Sometimes clients simply haven’t gotten around to it yet. But often—particularly with those who have only recently learned they are HIV-positive—clients admit they are too worried, scared, or ashamed to go to the hospital for care.
“Come back in and see us again,” Magdalena tells them. “We’ll talk more.” They often do, and after more counseling, many find the courage they need to seek further treatment.
IntraHealth worked with the ministry to test the bi-directional referral system for six months in 55 health facilities in the Kavango, Oshikoto, Oshana, and Khomas regions. They found that the system did help health workers to follow up with their clients, though a lack of phones and limited communications infrastructure in some areas mean that not all had the same successes as the Rundu New Start Center. The paper-based forms present another challenge—some facilities ran out and had no way of ordering more.
But the pilot’s successes are encouraging, says IntraHealth’s Dr. Alexis Ntumba. “Referrals are not new in Namibia, but there have been many challenges for the system,” he says. “It lacks standard procedures between public facilities and we have inconsistent communication and tracking between different providers and facilities. Also, different facilities use different forms—some more detailed than others—and that affects the continuum of care for clients. It means we can’t ensure that clients who are referred actually reach their destinations and benefit from the services.”
Staff at many of the facilities involved in the pilot liked the consistency the forms offered. And even after the pilot was over, Rundu’s New Start staff continued to use the basic principles and practices they learned during the study.

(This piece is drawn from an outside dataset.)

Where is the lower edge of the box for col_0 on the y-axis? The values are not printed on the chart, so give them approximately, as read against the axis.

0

IntraHealth is now working to scale up the bi-directional referral system and streamline its design. Dr. Ntumba and his team are working with the ministry to update the forms, prevent booklet shortages, and add a mobile phone component that will help save time (no more running back and forth between facilities to collect slips). The paper referral slips, though, are here to stay—having a form gives clients peace of mind and reassurance when it comes to visiting health facilities that are new to them.
When the Rundu New Start Center staff started taking down their clients’ names and addresses, they worried clients would object (though Magdalena and her colleagues keep the center records secure and confidential). But they found that clients were happy to give their information—and that it helped form a deeper sense of trust in the health workers.

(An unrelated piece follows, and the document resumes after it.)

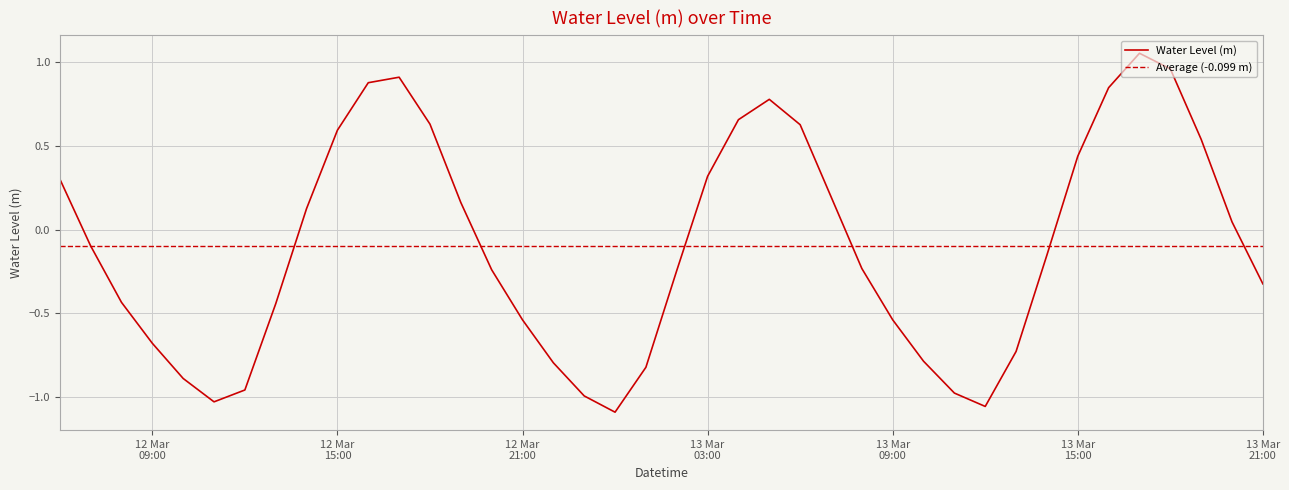

Is it true that the value at 2025-03-13 02:00:00 is -0.1?

False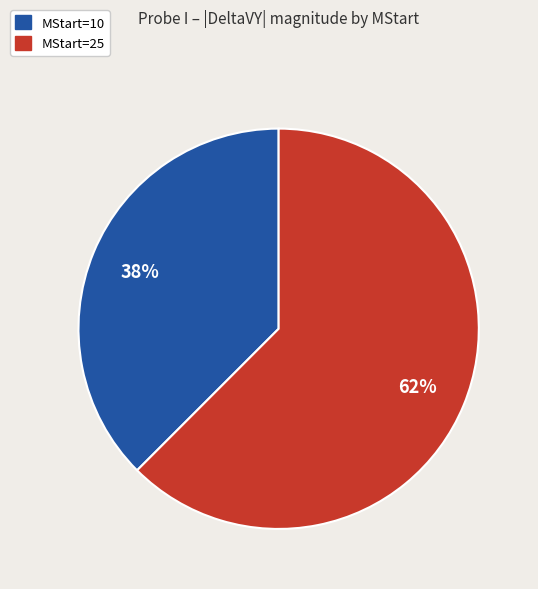

To the nearest percent, what is the average slice percentage?

50%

“In that way, clients came to be more open,” says Josef Kanema, HIV counselor and acting site manager at the New Start Center. Clients no longer felt they were adrift after being referred away from the health center. And they liked that the staff could get to know their individual situations well and were willing to keep helping them beyond their initial testing and counseling appointments.
Now clients will even call the center ahead of time when they don’t make it to their appointments, just to let staff know not to worry or to say that they’re having problems getting there. Some clients even stop to chat about their referral appointments when they see staff members on the street.
“We hadn’t seen that before the bi-directional study,” Josef says. “For me, these are the real success stories.”
This work was performed under the IntraHealth project Namibia Capacity Building for Country Owned HIV/AIDS Services, which is funded by the US Agency for International Development.